In their unsealed filings on Thursday, the Justice Department described a vast, three-decade-long conspiracy at the heart of international soccer.

[The indictment] alleges that, between 1991 and the present, the defendants and their co-conspirators corrupted the enterprise by engaging in various criminal activities, including fraud, bribery and money laundering.  Two generations of soccer officials abused their positions of trust for personal gain, frequently through an alliance with unscrupulous sports marketing executives who shut out competitors and kept highly lucrative contracts for themselves through the systematic payment of bribes and kickbacks.  All told, the soccer officials are charged with conspiring to solicit and receive more than $200 million in bribes and kickbacks in exchange for their official support of the sports marketing executives who agreed to make the unlawful payments.

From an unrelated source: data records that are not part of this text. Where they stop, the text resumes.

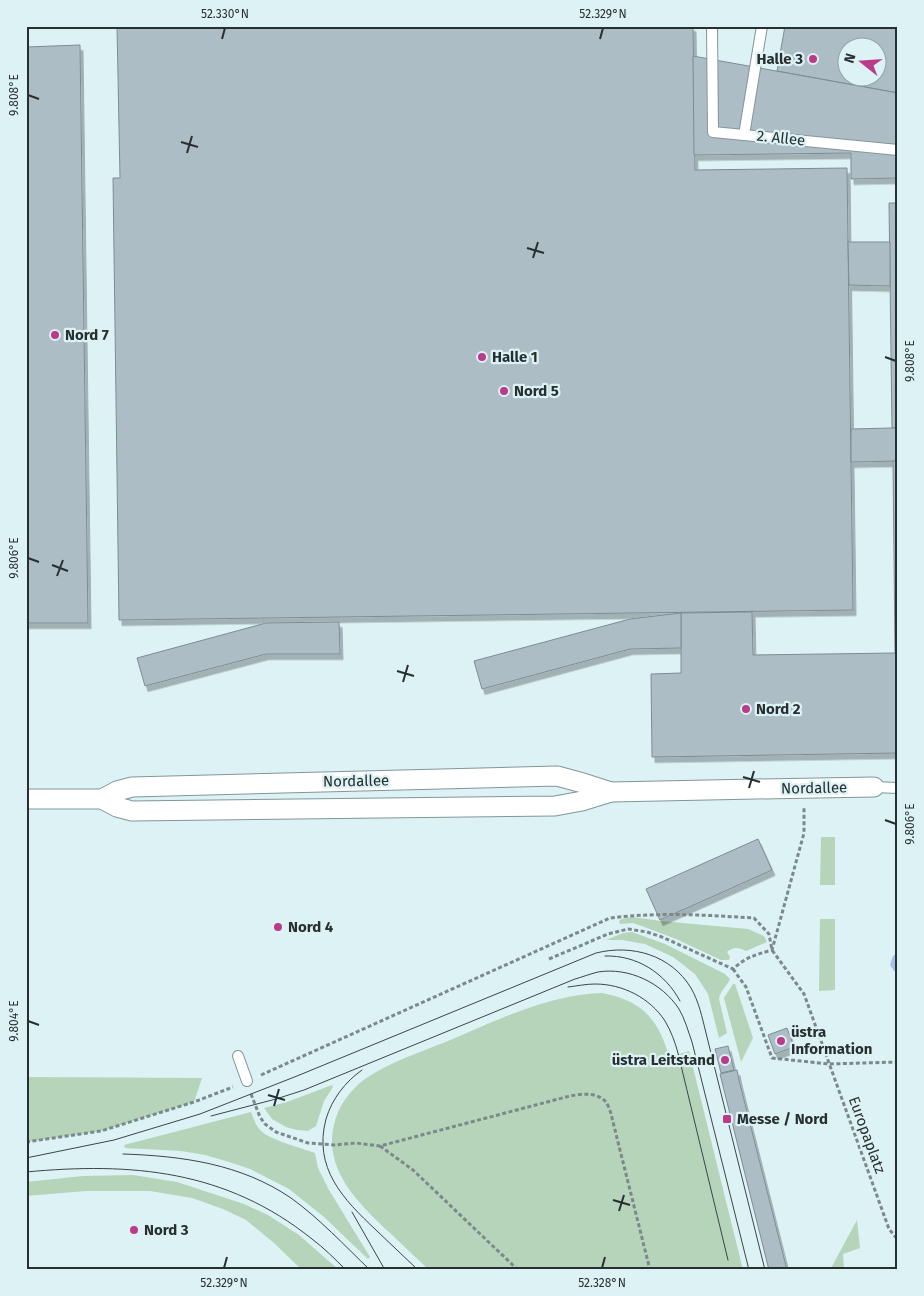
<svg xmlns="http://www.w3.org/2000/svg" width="924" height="1296" font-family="'Fira Sans',sans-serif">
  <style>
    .green { fill: #b5d4ba }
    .water { fill: #a7bfea }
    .building { fill: #adbdc6; stroke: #7d8c95; fill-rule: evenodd; filter: url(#shadow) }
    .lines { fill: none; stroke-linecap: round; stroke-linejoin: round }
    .service-casing { stroke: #829698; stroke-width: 12 }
    .minor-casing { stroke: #829698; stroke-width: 21 }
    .path { stroke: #7b898b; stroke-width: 3; stroke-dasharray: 4 2.5; stroke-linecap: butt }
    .service { stroke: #fff; stroke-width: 10 }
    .minor { stroke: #fff; stroke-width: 19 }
    .tram { stroke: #3c4647; stroke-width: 1 }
    .ticks { fill: none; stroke: #272f30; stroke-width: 2 }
    .poi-dot { fill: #ba3b88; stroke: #ddf2f5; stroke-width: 2 }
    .labels { text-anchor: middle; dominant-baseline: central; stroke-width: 4.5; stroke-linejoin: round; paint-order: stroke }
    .poi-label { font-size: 15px; font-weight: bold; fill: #272f30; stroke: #ddf2f5; text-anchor: start }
    .street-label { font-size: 15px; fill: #272f30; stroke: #ddf2f5 }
    .neatline { fill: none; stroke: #272f30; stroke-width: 2 }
    .ticks-label { font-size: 12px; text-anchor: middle; fill: #272f30 }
  </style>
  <defs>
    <filter id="shadow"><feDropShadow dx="3" dy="5.5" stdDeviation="0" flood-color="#0004"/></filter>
  </defs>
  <rect width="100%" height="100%" fill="#ddf2f5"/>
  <g class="green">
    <polygon points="821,837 835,837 835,885 820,885"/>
    <path d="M 632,917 L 661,921 L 748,929 L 764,936 L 767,942 L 746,951 C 739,948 734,946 727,952 L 730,957 L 729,960 L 721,960 L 676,939 L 647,928 L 633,923 L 620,924 L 619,921 L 622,919 Z"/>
    <polygon points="820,919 835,919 835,990 819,991"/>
    <path d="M 632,932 L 665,944 L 725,974 L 730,979 C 727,986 720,991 719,999 L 727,1033 L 719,1038 L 708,994 L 695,974 L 673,957 L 645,944 L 622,940 L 606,940 L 623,933 Z"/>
    <polygon points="733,984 735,984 753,1038 741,1062 724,998"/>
    <path d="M 602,993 C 641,1000 659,1019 669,1057 L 689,1051 L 743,1270 L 429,1270 C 416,1258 403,1245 390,1233 C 360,1205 323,1170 334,1125 C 338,1106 350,1090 365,1079 C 389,1062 421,1052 448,1041 C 498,1020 547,995 602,993 Z"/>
    <polygon points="26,1077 202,1078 194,1102 101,1131 26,1142"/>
    <polygon points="332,1085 333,1087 324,1101 316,1126 308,1131 297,1130 286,1127 272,1119 264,1108 287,1102"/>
    <path d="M 251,1112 C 253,1118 256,1125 260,1130 C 269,1140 302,1148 315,1153 L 318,1168 L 329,1190 L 370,1257 L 368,1259 L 324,1217 L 289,1189 L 250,1169 L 229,1162 L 205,1155 L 181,1151 L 125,1148 L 124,1145 Z"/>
    <polygon points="133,1175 177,1182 244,1204 268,1215 299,1235 339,1270 302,1270 274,1243 246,1220 223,1209 192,1198 150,1191 86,1191 26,1196 26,1182 83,1176"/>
    <polygon points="857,1220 860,1248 843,1254 844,1270 830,1270"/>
  </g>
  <polygon class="water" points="898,952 898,973 894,971 890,965 893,956"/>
  <g class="building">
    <polygon points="117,26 693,26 695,170 847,168 853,610 119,620 113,178 120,178"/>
    <path d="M 785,26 L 898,26 L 898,93 L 777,71 ZM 846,48 L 876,48 L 876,78 L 846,78 Z"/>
    <polygon points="80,45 88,623 26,623 26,47"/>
    <polygon points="693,56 898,93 898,178 851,179 851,153 694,155"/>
    <polygon points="889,203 898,203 898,428 892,428"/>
    <polygon points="848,242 890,242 890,286 849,285"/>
    <polygon points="892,428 898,428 898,461 851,462 851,429"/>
    <polygon points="893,461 898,461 898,753 652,757 651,674 681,673 681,613 752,612 753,655 895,653"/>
    <polygon points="681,613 681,648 630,649 482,689 474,661 630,619"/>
    <polygon points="339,622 340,654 266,654 145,686 137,658 266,623"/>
    <polygon points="758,839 772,870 660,920 646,889"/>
    <polygon points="787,1028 794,1047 775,1054 768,1035"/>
    <polygon points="728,1046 734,1070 721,1073 715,1049"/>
    <polygon points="737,1070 739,1080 787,1270 769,1270 720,1074"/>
  </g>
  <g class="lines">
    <defs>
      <g id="service">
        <polyline points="712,26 713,132 744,135"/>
        <polyline points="762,26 744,135 898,150"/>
        <polyline points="874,787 898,788"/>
        <polyline points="238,1056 247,1081"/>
      </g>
      <g id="minor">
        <polyline points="26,799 102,799 117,791 132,787 557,776 583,783 611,792"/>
        <polyline points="102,799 117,807 132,811 555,806 582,801 611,792 756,789 874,787"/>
      </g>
    </defs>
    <use href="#service" class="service-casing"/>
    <use href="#minor" class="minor-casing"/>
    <g class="path">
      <path d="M 549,959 L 608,934 L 628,929 L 647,932 L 662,937 L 733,969 C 746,957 755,955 772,950 L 804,833 L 804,808"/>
      <polyline points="733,969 746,987 772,1058 829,1064 898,1062"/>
      <path d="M 261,1075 L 610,918 C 658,912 706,915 754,918 L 769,934 L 772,950 L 804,994 L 889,1229 L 898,1240"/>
      <path d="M 251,1094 L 260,1117 L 265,1124 L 276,1132 L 308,1143 L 334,1145 L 356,1143 L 380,1146 L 566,1097 C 579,1094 596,1091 606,1102 C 608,1105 610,1110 611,1114 L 650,1270"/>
      <polyline points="26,1142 101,1131 194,1102 233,1087"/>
      <polyline points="380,1146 413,1170 518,1270"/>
    </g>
    <use href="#service" class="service"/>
    <use href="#minor" class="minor"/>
    <g class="tram">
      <path d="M 605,956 C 637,955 665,973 680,1001"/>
      <path d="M 568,987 C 577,986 586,984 595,984 C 623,984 650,998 665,1021 C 671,1031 675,1042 678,1053 L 728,1260"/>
      <path d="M 362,1070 C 345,1082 332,1099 326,1119 C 313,1168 343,1199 376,1230 C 390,1243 404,1257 418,1270"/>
      <path d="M 211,1116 L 276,1099 L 304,1090 L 575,979 C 582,977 590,974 598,972 C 629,967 662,983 679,1009 C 685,1019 688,1031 692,1042 L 749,1270"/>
      <path d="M 123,1154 C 183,1156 241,1164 291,1198 C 320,1219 344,1245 370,1270"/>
      <path d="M 26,1158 L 114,1140 L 200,1114 L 297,1076 L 596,953 C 632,944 671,955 691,988 C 699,1002 702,1017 706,1033 L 765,1270"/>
      <path d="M 26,1172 C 132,1162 226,1170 312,1239 C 324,1248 335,1259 346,1270"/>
      <polyline points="352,1212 385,1270"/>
    </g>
  </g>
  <path class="ticks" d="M 222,39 L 225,28M 600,39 L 603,28M 28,95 L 39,99M 181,142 L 198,147M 187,153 L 192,136M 527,248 L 544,253M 533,258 L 538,242M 885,357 L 896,361M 28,558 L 39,562M 52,565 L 68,571M 57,576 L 63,560M 397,671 L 414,676M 403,682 L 408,665M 743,777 L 760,782M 749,788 L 754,771M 885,820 L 896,824M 28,1021 L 39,1025M 268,1095 L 285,1100M 274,1106 L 279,1089M 613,1200 L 630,1205M 619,1211 L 624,1195M 224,1268 L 227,1257M 602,1268 L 605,1257"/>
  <g class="poi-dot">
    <circle cx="813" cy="59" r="5"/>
    <circle cx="55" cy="335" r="5"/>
    <circle cx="482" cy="357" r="5"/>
    <circle cx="504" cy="391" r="5"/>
    <circle cx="746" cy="709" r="5"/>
    <circle cx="278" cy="927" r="5"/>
    <circle cx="781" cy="1041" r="5"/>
    <circle cx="725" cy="1060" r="5"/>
    <rect x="722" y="1114" width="10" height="10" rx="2.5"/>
    <circle cx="134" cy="1230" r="5"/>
  </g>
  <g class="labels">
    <g class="poi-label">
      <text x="803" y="59" text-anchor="end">Halle 3</text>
      <text x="65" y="335">Nord 7</text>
      <text x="492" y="357">Halle 1</text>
      <text x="514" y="391">Nord 5</text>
      <text x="756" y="709">Nord 2</text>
      <text x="288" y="927">Nord 4</text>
      <text x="791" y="1032">üstra<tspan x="791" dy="17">Information</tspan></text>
      <text x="715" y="1060" text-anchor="end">üstra Leitstand</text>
      <text x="737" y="1119">Messe / Nord</text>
      <text x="144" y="1230">Nord 3</text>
    </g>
    <g class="street-label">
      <text transform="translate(781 138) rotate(6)">2. Allee</text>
      <text transform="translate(356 781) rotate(-1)">Nordallee</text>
      <text transform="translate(814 788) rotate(-1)">Nordallee</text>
      <text transform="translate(867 1135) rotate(70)">Europaplatz</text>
    </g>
  </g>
  <rect width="924" height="1296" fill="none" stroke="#ddf2f5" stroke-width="55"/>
  <g transform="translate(862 62) rotate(287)"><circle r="24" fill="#ddf2f5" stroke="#94a4a6"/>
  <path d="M0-4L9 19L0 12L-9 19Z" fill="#ba3b88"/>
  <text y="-8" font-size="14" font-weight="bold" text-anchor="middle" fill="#272f30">N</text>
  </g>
  <rect x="28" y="28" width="868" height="1240" class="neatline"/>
  <g class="ticks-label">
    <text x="225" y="18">52.330°N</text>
    <text x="603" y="18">52.329°N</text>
    <text transform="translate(14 95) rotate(-90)" y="4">9.808°E</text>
    <text transform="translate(910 361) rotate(-90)" y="4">9.808°E</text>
    <text transform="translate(14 558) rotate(-90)" y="4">9.806°E</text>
    <text transform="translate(910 824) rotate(-90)" y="4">9.806°E</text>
    <text transform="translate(14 1021) rotate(-90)" y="4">9.804°E</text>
    <text x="224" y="1287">52.329°N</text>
    <text x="602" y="1287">52.328°N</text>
  </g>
</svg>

Hours before U.S. prosecutors unsealed the indictment, Swiss police raided a hotel near Lake Zurich where FIFA members had gathered ahead of an executive meeting. Those present could have been forgiven for a sense of deja vu. The scene at Baur au Lac, a luxurious alpine hotel outside Zurich, in the early hours of Thursday morning resembled a similar raid by Swiss police there in May ahead of the 65th FIFA Congress. That raid nabbed some of FIFA’s highest executives as U.S. investigators unveiled a massive investigation into widespread corruption and bribery in international soccer’s upper ranks.

The May raid roiled FIFA’s upper echelons and sparked a crisis of leadership within the organization. Long-time FIFA President Sepp Blatter, a Swiss septuagenarian who ruled international soccer for almost two decades through lucrative patronage and electoral guile, won re-election at the FIFA Congress immediately after the raid. A few days later, Blatter said he would resign upon the election of his successor.

Although Blatter has not been indicted by U.S. prosecutors, the Swiss attorney general’s office announced a criminal investigation of him and his inner circle in September over bribery allegations. FIFA suspended Blatter and other top officials for 90 days in October; members will elect his successor in February.